Design and Control of a Small Humanoid Equipped with Flight Unit and Wheels for Multimodal Locomotion
Kazuki Sugihara, Moju Zhao, Takuzumi Nishio, Tasuku Makabe, Kei Okada, Masayuki Inaba
TL;DR
This work presents a small humanoid that integrates a fully actuated three-rotor flight unit with passive wheels to achieve rapid terrestrial and aerial locomotion, including aerial manipulation. An optimized clutch-based reconfiguration and an integrated control framework unify aerial, legged, and wheeled modes, enabling seamless transitions and manipulation across domains.
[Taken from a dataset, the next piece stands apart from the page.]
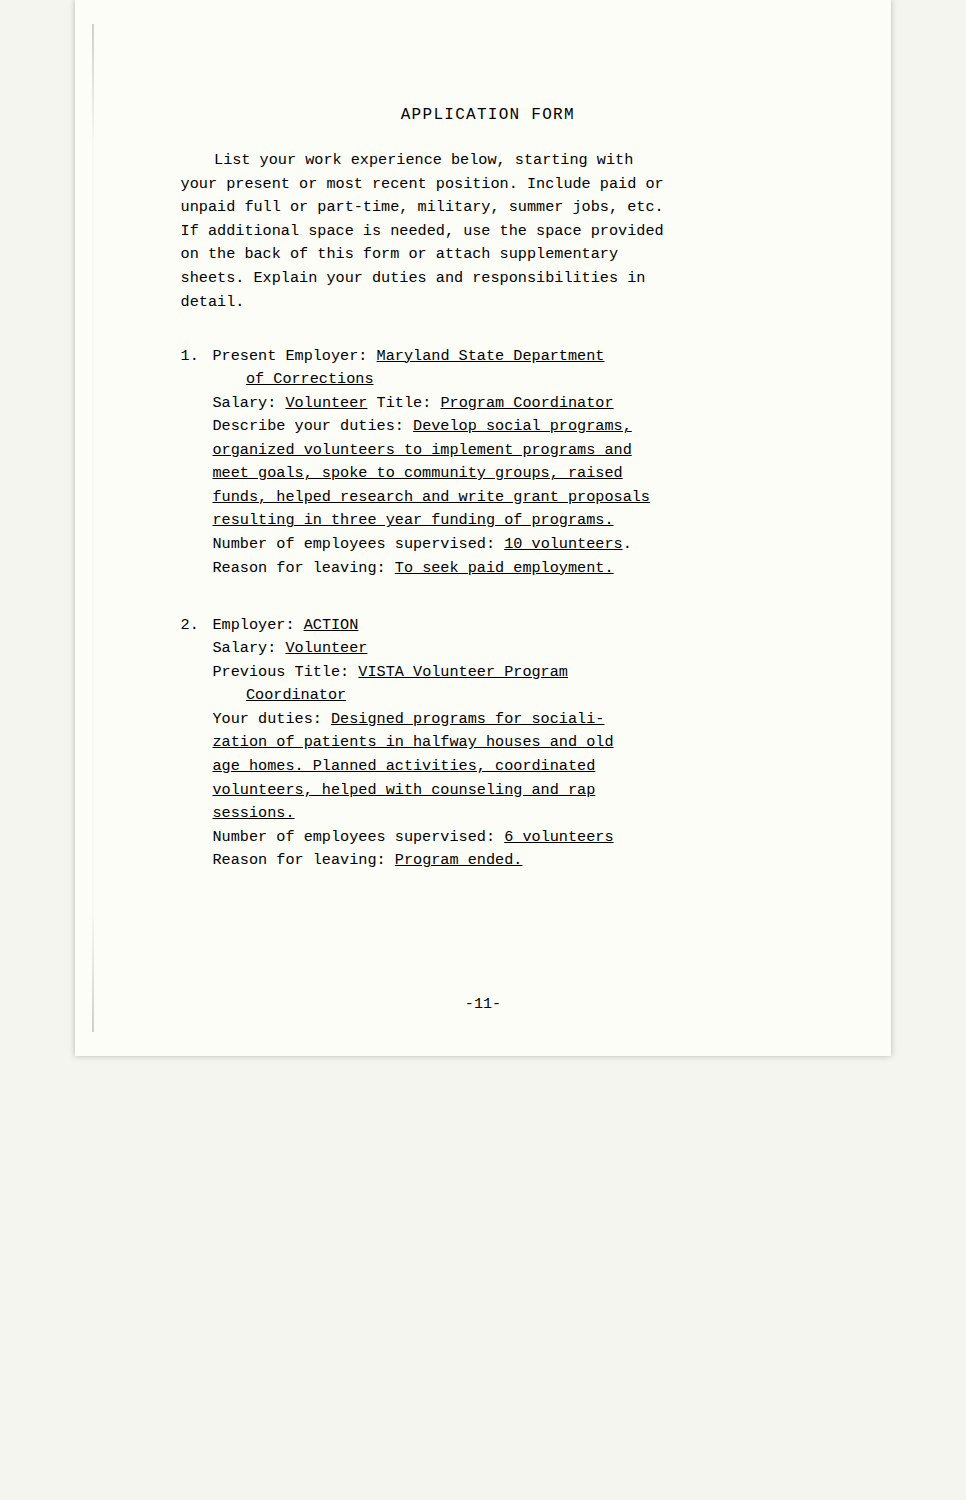APPLICATION FORM
List your work experience below, starting with your present or most recent position. Include paid or unpaid full or part-time, military, summer jobs, etc. If additional space is needed, use the space provided on the back of this form or attach supplementary sheets. Explain your duties and responsibilities in detail.
Present Employer: Maryland State Department of Corrections Salary: Volunteer Title: Program Coordinator Describe your duties: Develop social programs, organized volunteers to implement programs and meet goals, spoke to community groups, raised funds, helped research and write grant proposals resulting in three year funding of programs. Number of employees supervised: 10 volunteers. Reason for leaving: To seek paid employment.
Employer: ACTION Salary: Volunteer Previous Title: VISTA Volunteer Program Coordinator Your duties: Designed programs for sociali- zation of patients in halfway houses and old age homes. Planned activities, coordinated volunteers, helped with counseling and rap sessions. Number of employees supervised: 6 volunteers Reason for leaving: Program ended.
-11-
The authors validate the approach on a prototype by demonstrating hover stability, thrust-assisted walking, wheel-based locomotion, and object handling in the air and on the ground. The results show the feasibility of simultaneous multimodal locomotion in a single humanoid platform and point to future directions for autonomous mode selection and advanced manipulation tasks.
Abstract
Humanoids are versatile robotic platforms owing to their limbs with multiple degrees of freedom. Although humanoids can walk like humans, they are relatively slow, and cannot run over large barriers. To address these limitations, we aim to achieve rapid terrestrial locomotion ability and simultaneously expand the locomotion domain to the air by utilizing thrust for propulsion. In this paper, we first describe an optimized construction method for a humanoid robot equipped with wheels and a flight unit to achieve these abilities. Then, we describe the integrated control framework of the proposed flying humanoid for each locomotion mode: aerial, legged, and wheeled locomotion. Finally, we achieved multimodal locomotion and aerial manipulation experiments using the proposed robot platform. To the best of our knowledge, this is the first time that a single humanoid has simultaneously achieved three different types of locomotion, including flight.